[[ DATA IN THIS EXERCISE open ]]

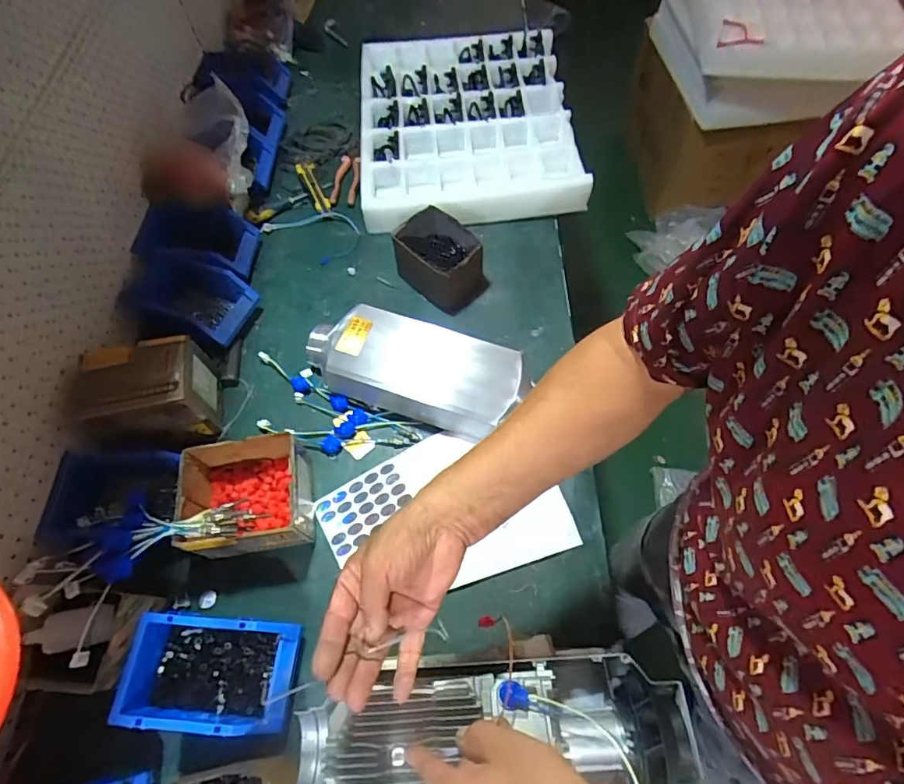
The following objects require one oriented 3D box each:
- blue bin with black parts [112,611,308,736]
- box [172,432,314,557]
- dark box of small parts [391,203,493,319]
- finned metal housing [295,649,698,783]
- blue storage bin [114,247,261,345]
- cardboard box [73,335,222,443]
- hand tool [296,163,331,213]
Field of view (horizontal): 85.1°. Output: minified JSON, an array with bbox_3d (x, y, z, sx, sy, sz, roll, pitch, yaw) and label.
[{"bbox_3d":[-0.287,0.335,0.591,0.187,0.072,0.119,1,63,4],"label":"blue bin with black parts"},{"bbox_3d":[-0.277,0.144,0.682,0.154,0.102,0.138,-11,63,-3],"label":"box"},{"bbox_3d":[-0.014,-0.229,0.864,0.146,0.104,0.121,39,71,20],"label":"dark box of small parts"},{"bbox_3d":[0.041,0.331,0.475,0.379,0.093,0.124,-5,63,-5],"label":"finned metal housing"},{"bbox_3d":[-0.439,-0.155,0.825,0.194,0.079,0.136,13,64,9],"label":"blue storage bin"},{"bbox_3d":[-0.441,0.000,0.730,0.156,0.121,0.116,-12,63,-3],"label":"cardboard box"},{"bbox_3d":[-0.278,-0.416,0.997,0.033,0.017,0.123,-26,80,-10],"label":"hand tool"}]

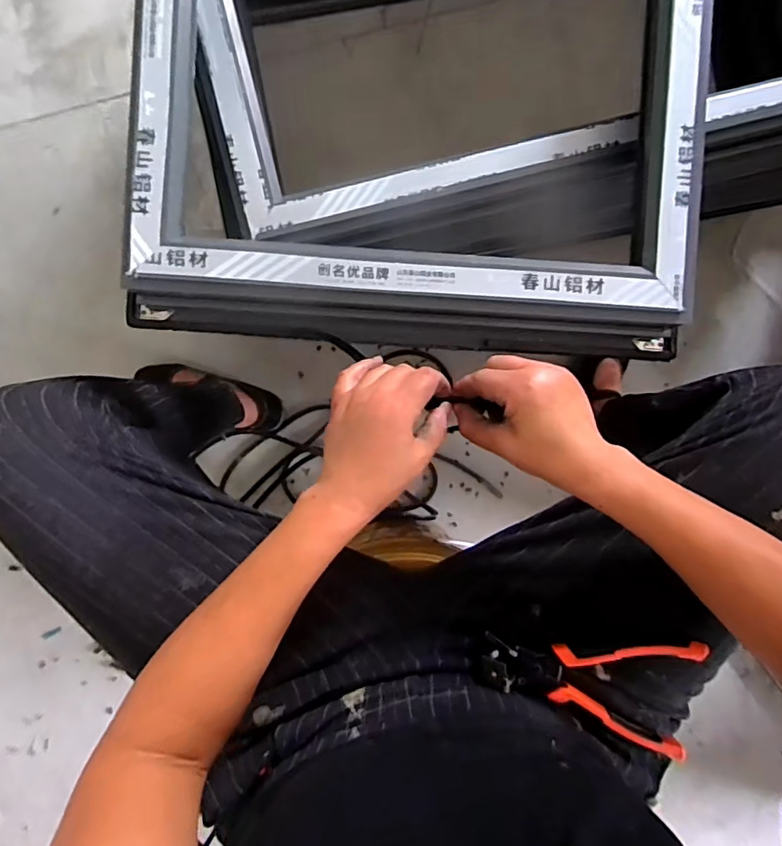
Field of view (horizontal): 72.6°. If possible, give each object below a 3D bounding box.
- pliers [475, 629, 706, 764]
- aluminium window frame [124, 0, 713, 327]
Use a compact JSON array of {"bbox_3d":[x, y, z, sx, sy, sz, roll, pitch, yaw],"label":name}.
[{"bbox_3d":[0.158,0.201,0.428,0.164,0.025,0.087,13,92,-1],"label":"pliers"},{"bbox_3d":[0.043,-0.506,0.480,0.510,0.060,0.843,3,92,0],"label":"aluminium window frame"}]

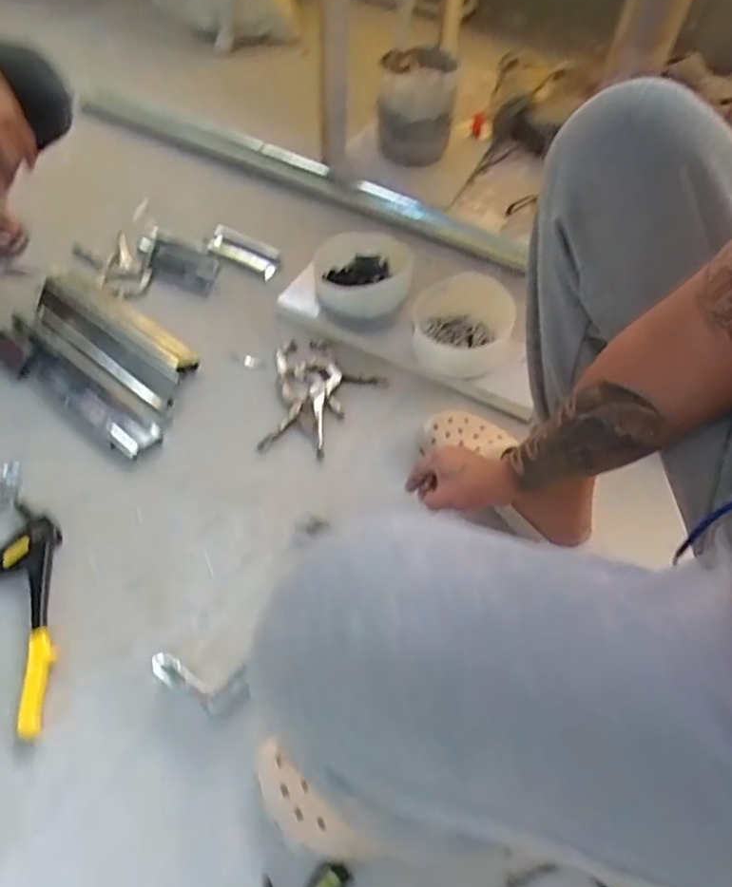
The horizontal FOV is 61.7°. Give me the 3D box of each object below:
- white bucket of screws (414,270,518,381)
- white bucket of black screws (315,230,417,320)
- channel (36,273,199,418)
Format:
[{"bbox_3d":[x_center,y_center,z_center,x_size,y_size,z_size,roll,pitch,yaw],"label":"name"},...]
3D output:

[[ DATA IN THIS EXERCISE closed ]]

• GOAL OF THE EXERCISE: Although the records contain pictures, return only their text, exactly as written.

• EXERCISE RESPONSE:
The following objects require one oriented 3D box each:
- blue bin with black parts [112,611,308,736]
- box [172,432,314,557]
- dark box of small parts [391,203,493,319]
- finned metal housing [295,649,698,783]
- blue storage bin [114,247,261,345]
- cardboard box [73,335,222,443]
- hand tool [296,163,331,213]
Field of view (horizontal): 85.1°. Output: minified JSON, an array with bbox_3d (x, y, z, sx, sy, sz, roll, pitch, yaw) and label.
[{"bbox_3d":[-0.287,0.335,0.591,0.187,0.072,0.119,1,63,4],"label":"blue bin with black parts"},{"bbox_3d":[-0.277,0.144,0.682,0.154,0.102,0.138,-11,63,-3],"label":"box"},{"bbox_3d":[-0.014,-0.229,0.864,0.146,0.104,0.121,39,71,20],"label":"dark box of small parts"},{"bbox_3d":[0.041,0.331,0.475,0.379,0.093,0.124,-5,63,-5],"label":"finned metal housing"},{"bbox_3d":[-0.439,-0.155,0.825,0.194,0.079,0.136,13,64,9],"label":"blue storage bin"},{"bbox_3d":[-0.441,0.000,0.730,0.156,0.121,0.116,-12,63,-3],"label":"cardboard box"},{"bbox_3d":[-0.278,-0.416,0.997,0.033,0.017,0.123,-26,80,-10],"label":"hand tool"}]

Field of view (horizontal): 72.6°. If possible, give each object below a 3D bounding box.
- pliers [475, 629, 706, 764]
- aluminium window frame [124, 0, 713, 327]
Use a compact JSON array of {"bbox_3d":[x, y, z, sx, sy, sz, roll, pitch, yaw],"label":name}.
[{"bbox_3d":[0.158,0.201,0.428,0.164,0.025,0.087,13,92,-1],"label":"pliers"},{"bbox_3d":[0.043,-0.506,0.480,0.510,0.060,0.843,3,92,0],"label":"aluminium window frame"}]

The horizontal FOV is 61.7°. Give me the 3D box of each object below:
- white bucket of screws (414,270,518,381)
- white bucket of black screws (315,230,417,320)
- channel (36,273,199,418)
Format:
[{"bbox_3d":[x_center,y_center,z_center,x_size,y_size,z_size,roll,pitch,yaw],"label":"name"},...]
3D output:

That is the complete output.